Have a glance at some the top social media channels and how they measure attention
- Facebook’s quantification – the number of friends, fans and comments on photos
- Twitter’s numeric – how many followers you currently have and recently with the new lists feature “how many lists you are on”
- LinkedIn’s measurement is the number of connections, searches and views on your profile
- YouTube’s numbers – video views, video ratings and comments
- Blog -quantification is comments, backlinks, Google pagerank and subscribers
- Flickr – How many people had viewed their photos? How many found them interesting?
Then you have other sites that give you other numbers, facts, figures and statistics.
- Dopplr: They started out letting users share their trips (much as they share photos). Now users can count the number of days they and their friends spend in any city, the total number of miles they fly in any period (and the carbon impact thereof).
- Skydeck: It lets you manage your phone calls – and to count your interactions with others: Does Juan call Alice more? Or is it the other way round? Now you can show your mother how untrue (or true) it is that “You never call!”
- Xobni: Lets you do the same for your e-mail: Whom do you write to most, and who writes to you? Which of your friends have you not pinged since the last online holiday card? Who answers quicker in the morning vs. the afternoon?
- Mint and Wesabe will let you analyze your own spending patterns; Wesabe will also let you compare them (anonymously) with the rest of its user base. Can Mint be far behind?
- Most intriguing is 23andMe, which lets people analyze their own genomes. It offers perhaps the most striking example of the disconnect between numbers and meaning. 23andMe’s information is precise and accurate, and it is intensely interesting. Yet in many ways it has little meaning right now; there’s not enough data to draw the connections between most genes and the related physical manifestations (whether traits or diseases).
Attention and influence have until recently (before Web 2.0), been much less quantified and there was no or very little direct measurement. There was very little counting of the number of friends you had (maybe when you were in Primary school you did, or when you were at high school or college, how many dates you had was an important number). If you were a research scientist you were able to record the the number of citations in other research papers but the average Joe had very few numbers to measure where he stood in society.

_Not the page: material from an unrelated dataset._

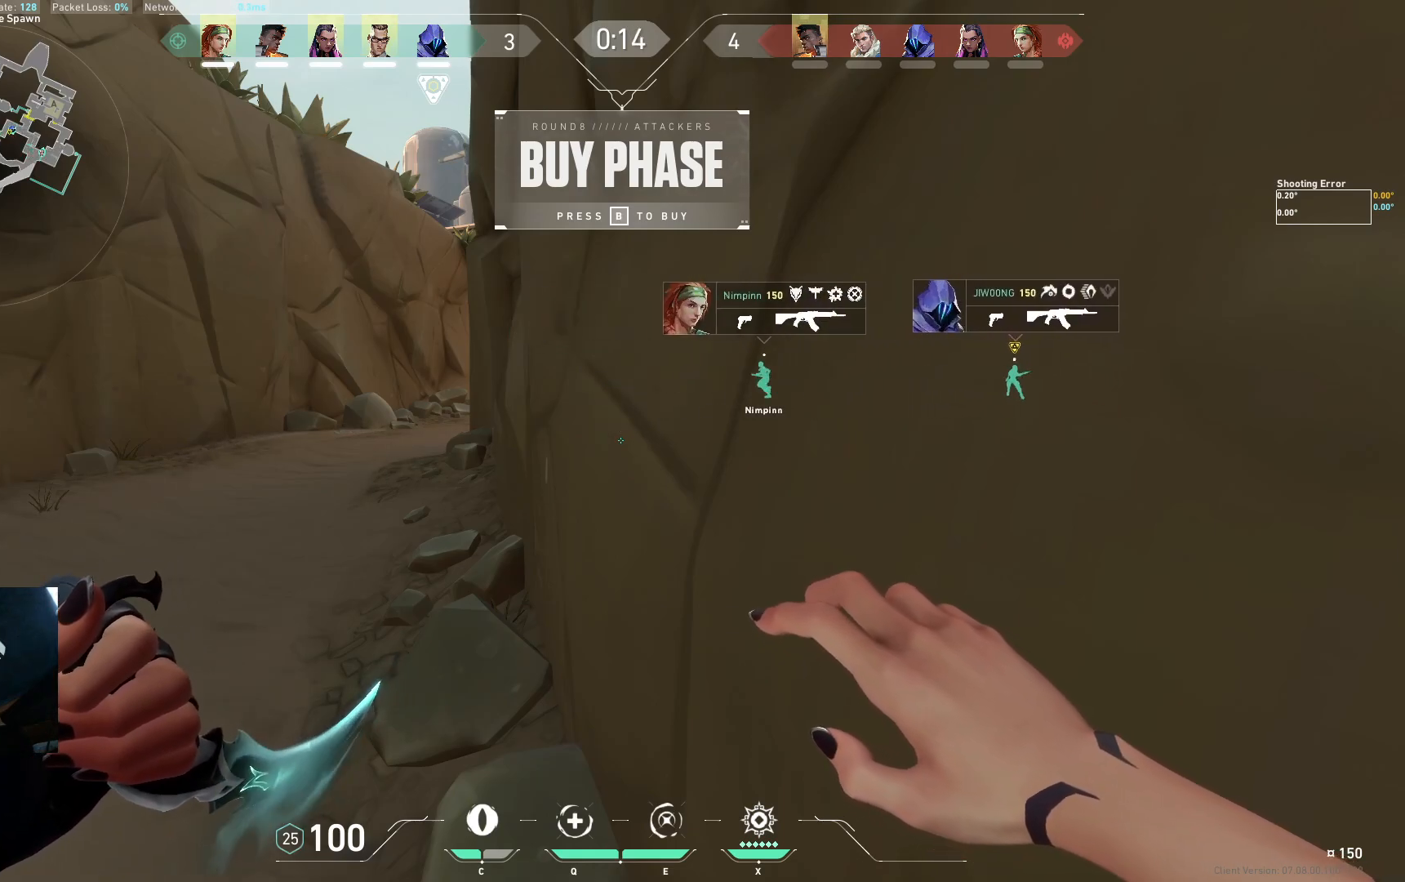
Gameplay with keyboard; each line is a JSON object with the keys held at the frame after it. "events" lists presses ("down") and releases ("up") of "a", "ctrl", "d", "e", "q", "s", "shift", "space" and "w" between this image and that frame as [ms after this image, input, new state], when the widget could be followed in between. No other keys are recorded. Mouse input is not recorded.
{"keys": ["a", "w"], "events": [[183, "a", "down"], [433, "w", "down"]]}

Are we moving into an era of quantified virtual attention and influence where your persona online supersedes, surpasses and usurps your offline worlds reality.
Social media allows us to quantify attention at a level never seen before that caresses and strokes the ego in a manner that has been shown to be both compelling and addictive, this is one of the drivers for visiting social media sites,writing and developing free content in text, images and video that is driven in part by the attention that it brings and the ability then to quantify that attention. As in most modern societies, we are in most part freed, from the striving for the lower levels of Maslows hierachy of needs of survival and safety. So we are then liberated to find love, belonging, esteem and self actualization that this social media quantification attempts and allows us to measure.
Esther Dyson says in her article in the Huffington Post
“So what is this fascination with numbers? Is it some latent human information-explosion handling technique that is now being challenged by the proliferation of information online and extended by all the quantification tools that are emerging? Like so many of our human traits, is this a good trait that can be turned into a bad one if it turns from a constructive urge into a pointless obsession?
From a business point of view, this is a valuable new source of unique content: It’s a continuing challenge to keep readers from shifting from one source of content to another, but if you provide them tools to manage content about themselves, it’s much easier to keep their attention and even their loyalty.”
I have noticed that some of my articles such as a recent post “How The Top 500 Fastest Growing Companies Are Using Social Media” that discusses the latest survey statistics and numbers, consistently rate very high in the number of views. It seems quantification is in demand.
Chris Anderson the editor of “Wired Magazine” and author of the book “The Long Tail” and more recently “Free”, suggests that two different economies now exist side by side
- The formal economy of business
- The informal economy of volunteerism” or “free”
The latter is the basis of what he declares to be “an entirely new economic model,” one in which money is “often taken out of the equation altogether.” This is the “amazing gift economy of Wikipedia and the blogosphere, driven by the nonmonetary incentives of
- Reputation
- Attention
- Expression
As social networks extend we are starting to keep score in aspects of our lives that we’re once spared from such hyperrational calculating because if you aren’t getting paid in money you need to get paid with something else and that “something” is attention.
“The quantification of attention and reputation is now a global endeavor,” Anderson warns “It is a market we all now play in, whether we know it or not.The implication is that whether we want to or not, we are forced to count up our friends and consider how to cash in on what they represent”.